Net-neutrality activists were quick to react to Ajit Pai's press conference Tuesday (Feb. 10), where the Federal Communications Commission commissioner criticized agency chairman Tom Wheeler's proposed Title II-based network-neutrality rule order and attributed its impetus to White House influence and politics.
Some of those groups didn't even wait for the press conference to respond to it, anticipating the arguments and criticisms from earlier Pai statements; Pai has made no secret of his dislike of the rules and the process that has produced them.
The groups made no secret of their dislike either, calling Pai's criticisms "nonsense" and "fear mongering" (Free Press) and Pai's repeated attribution of the plan to President Obama -- who came out forcefully for Title II specifically, not simply strong net-neutrality rules in general - -as "the worst sort of dismissive and elitist insult to the American people" (Public Knowledge).
"Commissioner Pai has grown fond of saying at the FCC, ‘this is not what democracy looks like,'" said Public Knowledge SVP Harold Feld. "Perhaps it is Commissioner Pai who can no longer recognize democracy," Feld added that Wheeler should be saluted as a hero and "the people's champion."
As to the suggestion that the president's push for the FCC to impose Title II was undue pressure on an independent agency, a point Pai also made in his press conference, Feld said: "It did not violate the FCC’s independence when President George W. Bush publicly called for chairman Michael Powell to vote on deregulating media ownership, or when President Bill Clinton wrote a public letter to chairman Reed Hundt to ban hard liquor advertising on television. It also did not violate the FCC’s independence when President Ronald Reagan asked chairman Mark Fowler to drop his proposal to rescind the Financial Interest and Syndication Rules. Similarly, President Obama has not violated the independence of the FCC by making his support for strong net-neutrality rules under Title II public."
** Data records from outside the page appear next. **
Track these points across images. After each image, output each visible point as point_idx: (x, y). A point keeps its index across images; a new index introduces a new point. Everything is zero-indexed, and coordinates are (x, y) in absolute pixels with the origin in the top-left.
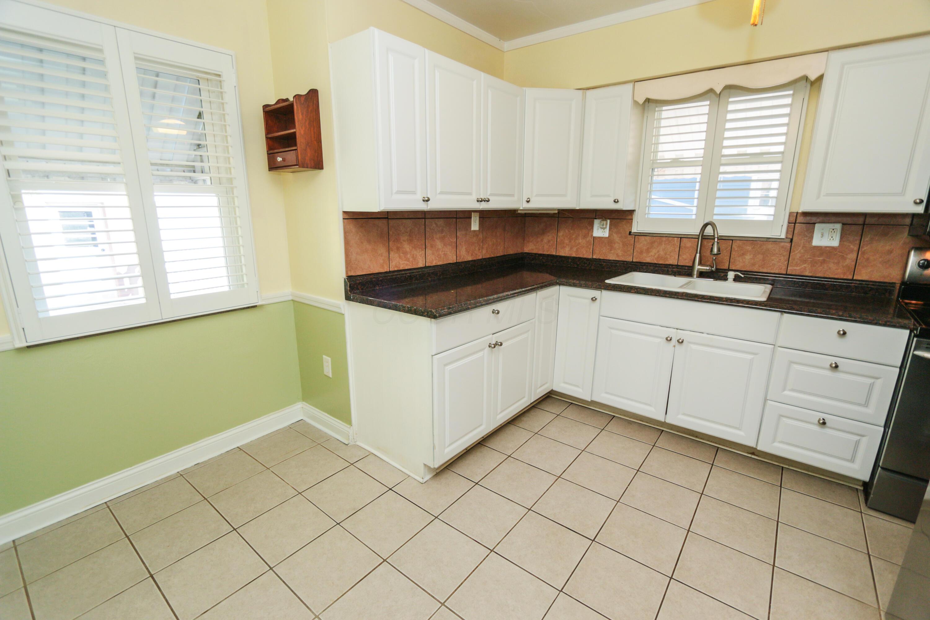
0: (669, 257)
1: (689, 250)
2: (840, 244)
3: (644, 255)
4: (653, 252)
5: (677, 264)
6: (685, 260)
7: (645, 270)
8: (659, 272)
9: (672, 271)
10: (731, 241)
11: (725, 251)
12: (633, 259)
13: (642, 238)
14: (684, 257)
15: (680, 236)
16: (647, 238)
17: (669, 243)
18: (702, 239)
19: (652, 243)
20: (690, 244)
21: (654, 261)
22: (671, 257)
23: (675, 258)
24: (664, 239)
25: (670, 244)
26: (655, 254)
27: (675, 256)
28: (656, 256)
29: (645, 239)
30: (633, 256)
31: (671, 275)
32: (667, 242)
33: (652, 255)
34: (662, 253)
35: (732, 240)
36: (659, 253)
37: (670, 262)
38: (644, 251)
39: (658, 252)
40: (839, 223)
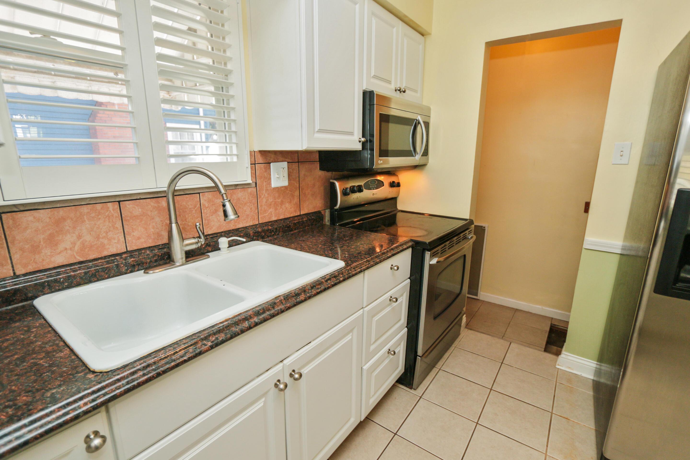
0: (106, 242)
1: (141, 221)
2: (289, 183)
3: (47, 251)
4: (68, 241)
5: (125, 251)
6: (139, 238)
7: (66, 284)
8: (101, 276)
9: (126, 265)
10: (198, 195)
11: (194, 212)
12: (13, 270)
13: (28, 217)
14: (134, 234)
15: (118, 199)
16: (41, 214)
17: (98, 216)
18: (174, 196)
19: (59, 222)
20: (140, 210)
21: (75, 258)
22: (110, 240)
23: (119, 240)
24: (85, 209)
25: (100, 216)
26: (74, 244)
27: (118, 237)
28: (76, 248)
29: (34, 218)
30: (12, 263)
31: (126, 273)
32: (93, 215)
33: (66, 249)
34: (88, 238)
35: (199, 193)
36: (82, 240)
37: (113, 250)
38: (42, 243)
39: (79, 237)
40: (285, 161)
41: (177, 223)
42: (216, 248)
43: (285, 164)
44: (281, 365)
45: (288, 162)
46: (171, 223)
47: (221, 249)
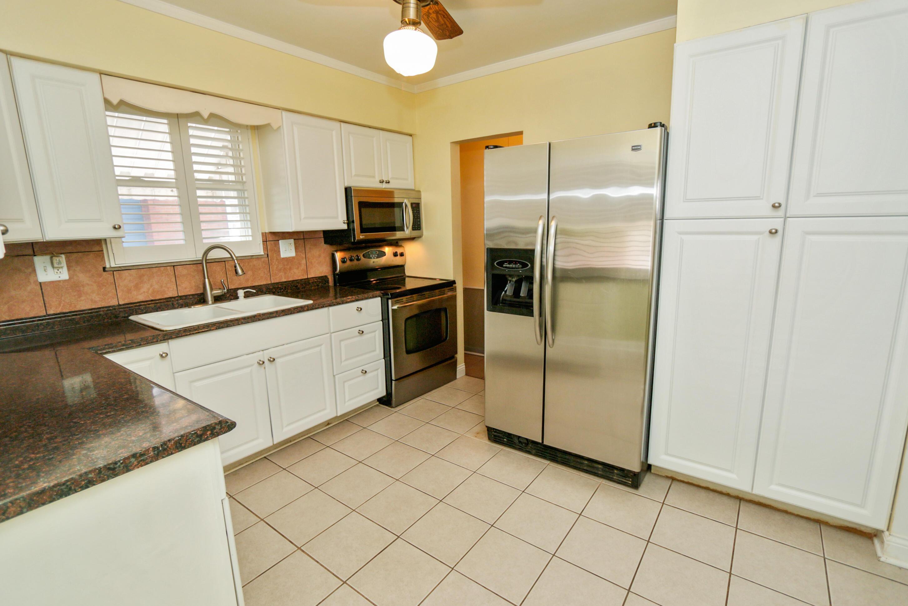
0: (166, 289)
1: (187, 278)
2: (296, 255)
3: (135, 293)
4: (145, 287)
5: (177, 295)
6: (185, 288)
7: (145, 311)
8: (163, 308)
9: (177, 303)
10: (224, 262)
11: (221, 273)
12: (118, 301)
13: (125, 273)
14: (183, 286)
15: (173, 264)
16: (132, 272)
17: (162, 274)
18: (206, 263)
19: (141, 277)
20: (186, 271)
21: (149, 297)
22: (168, 288)
23: (173, 289)
24: (155, 270)
25: (163, 274)
26: (149, 289)
27: (173, 287)
28: (150, 292)
29: (129, 274)
30: (118, 298)
31: (177, 308)
32: (159, 273)
33: (144, 292)
34: (156, 287)
35: (225, 261)
36: (152, 288)
37: (170, 294)
38: (132, 288)
39: (151, 286)
40: (292, 238)
41: (208, 278)
42: (237, 298)
43: (292, 241)
44: (262, 352)
45: (295, 239)
46: (205, 278)
47: (240, 297)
Free Press policy director Matt Wood said: "Commissioner Pai's nonsense will be cheered by the cable and telecom industries, which make the same unfounded claims. And his fear-mongering may resonate in the echo chamber of misinformation about Title II. But Commissioner Pai is wrong on the facts and the law, and he's out of step with what millions of Internet users and businesses have asked the FCC to do: Protect them from abuse with strong rules that will survive in court."